What Dreams May Come
If you have never seen that movie or read that novel, do yourself an immediate favor and get to watching and reading. Every single time I watch that movie, it seems to be more and more powerful than it was the last time I watched it. I really can’t put into words how vividly that story makes me feel just genuine sorrow happiness. I am usually pretty good at putting things into words… not about that. Just see it and then you’ll see what I mean.
On the topic of emotions, I have just been bombarded by some of the most powerful stories I have ever heard before. One being What Dreams May Come. The others rest in my all time favorite song, Red Hands by The Dear Hunter and A recent story I read called One More Day.
Red Hands is all about love. Every single kind of love you can imagine. The head over heels love, the lost love, the cheating love, the vengeful love, and the lead singer of The Dear Hunter just makes you feel every single note and word with the way he sings. I highly advise anyone who digs music, soulful lyrics, or sounds to hear this song.

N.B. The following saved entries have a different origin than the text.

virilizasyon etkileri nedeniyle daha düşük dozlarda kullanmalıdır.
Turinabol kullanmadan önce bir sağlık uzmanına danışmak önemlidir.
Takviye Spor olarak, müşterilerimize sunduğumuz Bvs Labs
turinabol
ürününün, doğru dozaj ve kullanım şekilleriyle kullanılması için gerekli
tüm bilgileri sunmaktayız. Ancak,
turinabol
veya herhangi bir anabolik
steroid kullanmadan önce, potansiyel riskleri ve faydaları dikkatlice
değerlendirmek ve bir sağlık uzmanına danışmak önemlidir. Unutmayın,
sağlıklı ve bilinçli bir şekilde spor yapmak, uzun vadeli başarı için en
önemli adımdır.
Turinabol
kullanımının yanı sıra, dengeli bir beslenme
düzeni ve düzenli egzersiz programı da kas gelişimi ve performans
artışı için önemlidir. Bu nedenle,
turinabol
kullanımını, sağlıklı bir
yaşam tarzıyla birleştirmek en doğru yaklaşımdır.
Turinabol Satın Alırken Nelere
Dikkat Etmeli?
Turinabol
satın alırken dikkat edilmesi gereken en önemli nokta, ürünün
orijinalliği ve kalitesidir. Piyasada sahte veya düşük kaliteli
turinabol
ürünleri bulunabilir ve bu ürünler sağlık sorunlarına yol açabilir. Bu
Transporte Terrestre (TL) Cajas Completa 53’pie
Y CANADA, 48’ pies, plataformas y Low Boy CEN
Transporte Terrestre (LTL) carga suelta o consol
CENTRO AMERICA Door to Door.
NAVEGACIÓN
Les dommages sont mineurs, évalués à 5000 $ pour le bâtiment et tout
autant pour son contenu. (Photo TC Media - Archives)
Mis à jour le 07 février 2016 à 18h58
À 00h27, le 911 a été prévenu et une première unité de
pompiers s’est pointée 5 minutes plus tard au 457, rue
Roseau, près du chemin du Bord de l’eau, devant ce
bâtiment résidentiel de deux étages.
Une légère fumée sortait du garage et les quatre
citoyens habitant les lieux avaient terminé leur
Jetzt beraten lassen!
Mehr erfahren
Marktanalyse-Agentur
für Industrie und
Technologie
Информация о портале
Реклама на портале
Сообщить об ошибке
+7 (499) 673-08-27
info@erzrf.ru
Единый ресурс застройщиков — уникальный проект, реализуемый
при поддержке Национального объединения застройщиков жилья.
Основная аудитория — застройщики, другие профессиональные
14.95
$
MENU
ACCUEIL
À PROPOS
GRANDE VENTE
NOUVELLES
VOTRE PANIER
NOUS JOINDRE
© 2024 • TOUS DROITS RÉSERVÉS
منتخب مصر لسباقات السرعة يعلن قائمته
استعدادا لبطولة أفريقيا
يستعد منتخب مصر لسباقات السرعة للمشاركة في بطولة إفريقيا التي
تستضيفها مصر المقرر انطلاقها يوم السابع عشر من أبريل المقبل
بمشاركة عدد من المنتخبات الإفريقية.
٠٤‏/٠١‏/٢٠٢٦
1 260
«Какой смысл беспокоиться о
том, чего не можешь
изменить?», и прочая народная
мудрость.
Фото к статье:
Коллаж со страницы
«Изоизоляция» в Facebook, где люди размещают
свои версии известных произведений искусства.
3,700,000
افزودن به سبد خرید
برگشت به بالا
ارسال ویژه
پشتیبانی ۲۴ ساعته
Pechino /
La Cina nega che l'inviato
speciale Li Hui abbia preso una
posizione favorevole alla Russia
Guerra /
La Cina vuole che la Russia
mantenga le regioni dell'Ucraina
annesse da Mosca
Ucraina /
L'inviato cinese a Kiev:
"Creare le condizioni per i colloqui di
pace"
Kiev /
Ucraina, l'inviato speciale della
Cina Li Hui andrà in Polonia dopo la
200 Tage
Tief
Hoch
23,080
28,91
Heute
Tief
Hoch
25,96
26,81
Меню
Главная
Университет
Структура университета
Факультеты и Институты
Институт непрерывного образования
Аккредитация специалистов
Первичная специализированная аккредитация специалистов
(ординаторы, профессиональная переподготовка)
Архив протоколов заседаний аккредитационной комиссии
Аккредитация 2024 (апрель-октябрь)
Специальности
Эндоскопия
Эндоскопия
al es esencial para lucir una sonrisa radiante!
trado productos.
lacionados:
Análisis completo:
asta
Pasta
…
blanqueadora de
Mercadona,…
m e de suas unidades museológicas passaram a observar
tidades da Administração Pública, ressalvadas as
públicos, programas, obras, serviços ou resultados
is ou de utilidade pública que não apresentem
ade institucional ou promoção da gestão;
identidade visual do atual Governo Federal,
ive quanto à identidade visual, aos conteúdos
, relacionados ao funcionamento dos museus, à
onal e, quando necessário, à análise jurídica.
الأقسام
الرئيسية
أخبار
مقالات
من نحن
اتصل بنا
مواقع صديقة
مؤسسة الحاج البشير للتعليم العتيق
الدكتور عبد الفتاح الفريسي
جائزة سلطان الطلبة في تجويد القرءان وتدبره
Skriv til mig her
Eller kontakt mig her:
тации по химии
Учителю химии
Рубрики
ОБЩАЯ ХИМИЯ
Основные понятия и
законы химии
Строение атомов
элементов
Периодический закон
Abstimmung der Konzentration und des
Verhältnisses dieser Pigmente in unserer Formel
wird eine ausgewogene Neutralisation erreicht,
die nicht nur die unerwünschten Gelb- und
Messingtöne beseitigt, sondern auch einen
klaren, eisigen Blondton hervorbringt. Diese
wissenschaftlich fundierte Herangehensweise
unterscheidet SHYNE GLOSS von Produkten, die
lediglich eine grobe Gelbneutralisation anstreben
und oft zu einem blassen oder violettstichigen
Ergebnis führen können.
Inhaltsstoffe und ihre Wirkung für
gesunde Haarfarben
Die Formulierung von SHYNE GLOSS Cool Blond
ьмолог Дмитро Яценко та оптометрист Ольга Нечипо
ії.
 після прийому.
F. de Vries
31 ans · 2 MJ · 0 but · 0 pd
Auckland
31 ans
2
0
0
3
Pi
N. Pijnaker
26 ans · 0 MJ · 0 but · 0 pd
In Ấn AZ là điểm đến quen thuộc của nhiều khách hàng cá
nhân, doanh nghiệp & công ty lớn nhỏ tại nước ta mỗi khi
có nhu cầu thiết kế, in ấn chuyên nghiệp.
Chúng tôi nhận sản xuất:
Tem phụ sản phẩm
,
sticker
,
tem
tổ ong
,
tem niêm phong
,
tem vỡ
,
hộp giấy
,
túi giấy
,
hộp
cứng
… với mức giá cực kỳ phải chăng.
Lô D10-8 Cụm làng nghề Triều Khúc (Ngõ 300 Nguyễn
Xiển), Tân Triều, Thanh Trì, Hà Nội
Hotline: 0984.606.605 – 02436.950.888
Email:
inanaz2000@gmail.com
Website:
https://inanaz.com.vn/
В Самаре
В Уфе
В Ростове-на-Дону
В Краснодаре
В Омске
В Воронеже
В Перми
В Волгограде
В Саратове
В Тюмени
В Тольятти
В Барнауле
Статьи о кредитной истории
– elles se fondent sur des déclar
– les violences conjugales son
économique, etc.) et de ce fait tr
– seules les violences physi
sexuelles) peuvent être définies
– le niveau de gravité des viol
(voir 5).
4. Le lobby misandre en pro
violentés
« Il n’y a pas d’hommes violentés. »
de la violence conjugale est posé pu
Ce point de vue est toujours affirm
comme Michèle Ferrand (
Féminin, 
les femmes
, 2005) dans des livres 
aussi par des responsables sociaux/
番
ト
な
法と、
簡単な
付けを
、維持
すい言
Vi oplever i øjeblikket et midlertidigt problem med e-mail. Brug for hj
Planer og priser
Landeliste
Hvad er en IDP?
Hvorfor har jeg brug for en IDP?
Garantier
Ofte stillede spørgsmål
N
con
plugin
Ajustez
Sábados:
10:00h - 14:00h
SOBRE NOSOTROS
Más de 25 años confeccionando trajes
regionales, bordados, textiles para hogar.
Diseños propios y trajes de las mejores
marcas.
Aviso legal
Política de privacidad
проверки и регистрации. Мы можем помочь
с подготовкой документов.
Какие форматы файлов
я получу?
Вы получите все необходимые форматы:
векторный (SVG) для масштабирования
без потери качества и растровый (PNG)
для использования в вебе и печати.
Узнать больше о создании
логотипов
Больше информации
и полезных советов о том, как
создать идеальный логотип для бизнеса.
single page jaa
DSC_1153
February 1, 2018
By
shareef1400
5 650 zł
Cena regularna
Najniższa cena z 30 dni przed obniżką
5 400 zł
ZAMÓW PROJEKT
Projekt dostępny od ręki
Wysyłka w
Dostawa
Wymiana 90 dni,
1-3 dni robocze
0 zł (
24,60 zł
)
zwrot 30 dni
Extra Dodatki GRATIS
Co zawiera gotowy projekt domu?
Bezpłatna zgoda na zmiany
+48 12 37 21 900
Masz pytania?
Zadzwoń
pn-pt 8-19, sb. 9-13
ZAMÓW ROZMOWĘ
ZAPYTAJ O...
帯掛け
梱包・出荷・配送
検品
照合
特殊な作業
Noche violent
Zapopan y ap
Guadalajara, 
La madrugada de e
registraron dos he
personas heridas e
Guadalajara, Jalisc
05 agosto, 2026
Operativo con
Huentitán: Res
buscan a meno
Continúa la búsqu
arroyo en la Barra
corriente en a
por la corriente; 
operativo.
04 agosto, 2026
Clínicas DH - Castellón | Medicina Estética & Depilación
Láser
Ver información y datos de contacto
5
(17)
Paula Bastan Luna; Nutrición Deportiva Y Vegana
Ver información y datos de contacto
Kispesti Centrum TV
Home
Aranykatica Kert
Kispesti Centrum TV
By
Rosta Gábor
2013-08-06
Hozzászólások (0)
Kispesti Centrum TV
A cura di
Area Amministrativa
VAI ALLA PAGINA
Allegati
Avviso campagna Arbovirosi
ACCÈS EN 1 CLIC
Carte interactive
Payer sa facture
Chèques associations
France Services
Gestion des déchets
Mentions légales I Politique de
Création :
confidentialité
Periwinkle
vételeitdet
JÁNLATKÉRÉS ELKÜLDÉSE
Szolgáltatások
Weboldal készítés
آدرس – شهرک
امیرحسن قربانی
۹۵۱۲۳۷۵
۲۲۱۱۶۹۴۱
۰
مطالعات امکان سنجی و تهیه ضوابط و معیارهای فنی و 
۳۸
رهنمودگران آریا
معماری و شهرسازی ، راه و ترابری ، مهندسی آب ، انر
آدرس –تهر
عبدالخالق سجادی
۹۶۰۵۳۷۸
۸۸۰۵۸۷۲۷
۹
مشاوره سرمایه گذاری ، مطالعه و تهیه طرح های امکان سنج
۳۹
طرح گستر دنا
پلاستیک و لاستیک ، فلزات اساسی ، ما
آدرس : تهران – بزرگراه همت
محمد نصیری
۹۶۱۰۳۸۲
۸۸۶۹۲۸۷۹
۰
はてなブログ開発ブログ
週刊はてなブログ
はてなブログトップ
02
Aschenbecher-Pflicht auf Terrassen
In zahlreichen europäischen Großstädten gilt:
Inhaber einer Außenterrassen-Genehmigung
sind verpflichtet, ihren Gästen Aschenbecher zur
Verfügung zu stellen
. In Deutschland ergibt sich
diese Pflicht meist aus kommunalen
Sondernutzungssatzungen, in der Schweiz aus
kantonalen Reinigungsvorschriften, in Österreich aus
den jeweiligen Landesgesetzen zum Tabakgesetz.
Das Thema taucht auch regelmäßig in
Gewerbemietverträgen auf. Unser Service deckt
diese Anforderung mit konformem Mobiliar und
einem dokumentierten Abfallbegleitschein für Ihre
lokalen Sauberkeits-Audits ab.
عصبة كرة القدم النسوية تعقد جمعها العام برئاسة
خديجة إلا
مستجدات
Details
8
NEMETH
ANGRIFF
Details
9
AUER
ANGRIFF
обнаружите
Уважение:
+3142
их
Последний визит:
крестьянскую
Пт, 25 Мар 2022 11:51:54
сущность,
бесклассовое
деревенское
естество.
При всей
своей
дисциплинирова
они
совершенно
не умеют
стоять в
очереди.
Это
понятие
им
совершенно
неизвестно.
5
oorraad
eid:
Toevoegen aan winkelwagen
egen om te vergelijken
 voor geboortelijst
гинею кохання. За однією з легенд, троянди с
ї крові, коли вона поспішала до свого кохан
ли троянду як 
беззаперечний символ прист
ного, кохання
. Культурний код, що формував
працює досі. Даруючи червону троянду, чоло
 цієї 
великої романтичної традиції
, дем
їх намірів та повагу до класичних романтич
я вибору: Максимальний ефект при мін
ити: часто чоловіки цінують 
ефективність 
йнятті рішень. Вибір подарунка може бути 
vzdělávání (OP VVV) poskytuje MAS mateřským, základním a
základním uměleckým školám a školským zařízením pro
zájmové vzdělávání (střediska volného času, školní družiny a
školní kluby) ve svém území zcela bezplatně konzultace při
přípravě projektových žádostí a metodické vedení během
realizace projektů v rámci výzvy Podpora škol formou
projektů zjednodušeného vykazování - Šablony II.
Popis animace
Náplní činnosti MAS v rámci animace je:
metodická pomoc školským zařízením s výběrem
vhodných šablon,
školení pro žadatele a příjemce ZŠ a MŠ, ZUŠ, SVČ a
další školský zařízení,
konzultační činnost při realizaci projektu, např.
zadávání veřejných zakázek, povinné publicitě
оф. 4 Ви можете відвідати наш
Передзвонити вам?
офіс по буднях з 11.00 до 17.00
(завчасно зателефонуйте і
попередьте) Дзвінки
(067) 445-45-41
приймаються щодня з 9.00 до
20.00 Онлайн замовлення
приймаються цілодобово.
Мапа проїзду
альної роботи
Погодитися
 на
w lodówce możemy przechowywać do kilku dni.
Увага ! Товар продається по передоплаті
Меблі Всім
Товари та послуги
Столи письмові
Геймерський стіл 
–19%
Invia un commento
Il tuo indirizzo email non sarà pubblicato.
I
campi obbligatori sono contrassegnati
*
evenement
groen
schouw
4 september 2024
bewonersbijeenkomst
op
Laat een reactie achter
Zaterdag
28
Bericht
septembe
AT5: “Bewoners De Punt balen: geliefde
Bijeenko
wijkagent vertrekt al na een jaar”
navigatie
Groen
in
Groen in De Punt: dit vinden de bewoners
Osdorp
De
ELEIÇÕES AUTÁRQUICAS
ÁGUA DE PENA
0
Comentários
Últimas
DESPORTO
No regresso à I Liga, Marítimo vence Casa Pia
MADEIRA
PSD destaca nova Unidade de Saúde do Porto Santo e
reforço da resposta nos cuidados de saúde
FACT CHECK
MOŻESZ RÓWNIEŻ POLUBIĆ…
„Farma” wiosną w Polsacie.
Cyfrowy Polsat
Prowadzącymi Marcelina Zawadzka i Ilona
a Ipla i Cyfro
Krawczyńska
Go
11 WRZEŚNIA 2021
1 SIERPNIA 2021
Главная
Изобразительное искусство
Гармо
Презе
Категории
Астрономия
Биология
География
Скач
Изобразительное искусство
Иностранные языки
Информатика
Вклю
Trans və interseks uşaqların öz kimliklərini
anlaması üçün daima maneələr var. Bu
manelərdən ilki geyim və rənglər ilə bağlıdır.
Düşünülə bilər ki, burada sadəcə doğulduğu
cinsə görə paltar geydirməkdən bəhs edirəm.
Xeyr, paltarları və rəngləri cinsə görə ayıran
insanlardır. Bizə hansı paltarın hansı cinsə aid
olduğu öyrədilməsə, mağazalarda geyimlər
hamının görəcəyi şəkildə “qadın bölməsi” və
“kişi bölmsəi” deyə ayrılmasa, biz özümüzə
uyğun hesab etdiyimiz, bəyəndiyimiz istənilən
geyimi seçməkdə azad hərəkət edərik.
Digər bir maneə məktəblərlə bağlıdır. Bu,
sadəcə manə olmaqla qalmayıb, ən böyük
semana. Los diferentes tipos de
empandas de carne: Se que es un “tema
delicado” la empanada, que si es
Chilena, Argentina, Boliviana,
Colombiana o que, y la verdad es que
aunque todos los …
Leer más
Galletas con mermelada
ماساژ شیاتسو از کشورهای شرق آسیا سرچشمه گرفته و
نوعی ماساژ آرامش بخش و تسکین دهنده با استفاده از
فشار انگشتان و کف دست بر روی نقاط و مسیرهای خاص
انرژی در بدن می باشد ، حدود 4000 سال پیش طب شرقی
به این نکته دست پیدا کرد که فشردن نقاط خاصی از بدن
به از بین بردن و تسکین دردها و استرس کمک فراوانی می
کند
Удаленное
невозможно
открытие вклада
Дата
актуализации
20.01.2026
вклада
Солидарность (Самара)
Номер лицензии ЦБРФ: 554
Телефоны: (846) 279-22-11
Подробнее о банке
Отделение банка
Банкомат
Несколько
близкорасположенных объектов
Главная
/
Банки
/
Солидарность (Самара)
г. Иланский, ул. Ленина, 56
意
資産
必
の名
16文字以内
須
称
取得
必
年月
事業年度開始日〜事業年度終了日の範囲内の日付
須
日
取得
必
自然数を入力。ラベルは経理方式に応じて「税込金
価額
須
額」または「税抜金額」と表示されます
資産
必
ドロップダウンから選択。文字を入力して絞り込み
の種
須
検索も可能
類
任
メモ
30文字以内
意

One More Day is a story about a man having to give up the love of his life so he can right a wrong that weighs so heavily on his conscience he fails to really realize he is giving up the greatest love he will ever get to know. Ever page and word by the characters is hear wrenching and I found myself literally depressed al day after reading the story. It is just the most tragic thing I have ever read before in life.
I think I can blame these three things for my recent uproar of emotion I have felt lately. I’ve been the in the desperately lonely stage for far too long and it’s getting annoying. I try not to think about it, but it’s just constantly playing over and over in my head like an Akon Record from hell.
I’m so Lonely, I have nobody….
But every time I start to falter on my sanity, somehow my friends manage to bring me back from the brink of complete and utter psychosis. I value them more than I will probably ever be able to tell them. Besides The way I see it, I got a choice. Life either goes on or it doesn’t. It’s up to me.